[Opening Given text section]

We can build device drivers but can we build friendships? We can build web servers but can we build a family? We can build libraries but can we build a marriage?
God has called us to higher things than paneled houses because we are the temple now. We are the house that God dwells in. We can’t focus on our paneled houses to the detriment of His temple.
It is hard for you to kick against the goads. (Acts 26:14)
In our sinful nature we love the thought of independence. We believe that true freedom means that we are free from laws and boundaries. It often seems that our craft can reinforce this dangerous thought pattern as we wield universal power within the confines of our machines. We spend all day being the god of our microcosm and, if we are not careful, we can begin to think that we deserve a life without limitations.
If we do, we are missing tremendous blessings from God. He has created the universe to function in such a way that we depend on Him for everything. And, in His love, He requires that we obey His commandments. However we often view these commandments nothing more than limitations or boundaries on the free will of an autonomous human being. We reduce God to nothing more than an authoritarian who crushes independence.

[Closing Given text section]
[Opening Given information section]

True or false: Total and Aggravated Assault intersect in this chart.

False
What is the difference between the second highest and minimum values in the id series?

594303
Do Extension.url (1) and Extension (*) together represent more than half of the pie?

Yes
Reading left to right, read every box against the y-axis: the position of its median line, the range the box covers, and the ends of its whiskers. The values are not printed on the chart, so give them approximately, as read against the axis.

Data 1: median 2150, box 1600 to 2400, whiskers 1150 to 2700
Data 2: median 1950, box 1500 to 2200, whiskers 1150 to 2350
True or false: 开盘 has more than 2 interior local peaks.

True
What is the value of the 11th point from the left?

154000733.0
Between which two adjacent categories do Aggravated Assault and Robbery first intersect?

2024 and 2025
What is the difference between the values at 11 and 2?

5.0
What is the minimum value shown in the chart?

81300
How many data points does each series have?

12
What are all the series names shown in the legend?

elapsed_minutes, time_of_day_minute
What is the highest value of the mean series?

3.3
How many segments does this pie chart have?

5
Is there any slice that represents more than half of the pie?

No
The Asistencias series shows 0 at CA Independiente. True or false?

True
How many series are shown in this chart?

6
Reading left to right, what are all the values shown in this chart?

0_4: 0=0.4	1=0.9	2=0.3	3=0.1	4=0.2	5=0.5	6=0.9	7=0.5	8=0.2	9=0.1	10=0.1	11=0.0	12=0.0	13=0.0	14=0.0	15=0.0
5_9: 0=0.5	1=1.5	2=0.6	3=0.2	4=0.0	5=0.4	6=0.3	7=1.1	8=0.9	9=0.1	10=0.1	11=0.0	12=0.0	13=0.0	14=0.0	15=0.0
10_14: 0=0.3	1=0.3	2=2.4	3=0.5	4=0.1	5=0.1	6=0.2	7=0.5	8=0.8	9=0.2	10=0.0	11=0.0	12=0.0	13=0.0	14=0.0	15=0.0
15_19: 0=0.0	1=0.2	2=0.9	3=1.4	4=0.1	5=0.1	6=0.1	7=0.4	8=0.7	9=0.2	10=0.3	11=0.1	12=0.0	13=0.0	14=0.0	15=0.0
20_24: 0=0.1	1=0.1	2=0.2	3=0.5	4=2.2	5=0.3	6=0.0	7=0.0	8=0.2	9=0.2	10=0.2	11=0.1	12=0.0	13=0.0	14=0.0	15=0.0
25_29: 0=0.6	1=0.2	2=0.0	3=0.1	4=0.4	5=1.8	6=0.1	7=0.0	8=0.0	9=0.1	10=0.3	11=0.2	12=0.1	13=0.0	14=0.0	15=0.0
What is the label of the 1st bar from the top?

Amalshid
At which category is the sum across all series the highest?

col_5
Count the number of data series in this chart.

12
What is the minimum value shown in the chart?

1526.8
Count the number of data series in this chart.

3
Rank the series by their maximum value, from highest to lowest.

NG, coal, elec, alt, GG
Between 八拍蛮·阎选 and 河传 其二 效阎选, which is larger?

[Closing Given information section]

- **Problem to solve**: Copy everything in the devotional passage from "We can build device" down to "life without limitations.", switching "paneled houses" to "comfortable homes" wherever it appears.

- **Answer to the problem**:
We can build device drivers but can we build friendships? We can build web servers but can we build a family? We can build libraries but can we build a marriage?
God has called us to higher things than comfortable homes because we are the temple now. We are the house that God dwells in. We can’t focus on our comfortable homes to the detriment of His temple.
It is hard for you to kick against the goads. (Acts 26:14)
In our sinful nature we love the thought of independence. We believe that true freedom means that we are free from laws and boundaries. It often seems that our craft can reinforce this dangerous thought pattern as we wield universal power within the confines of our machines. We spend all day being the god of our microcosm and, if we are not careful, we can begin to think that we deserve a life without limitations.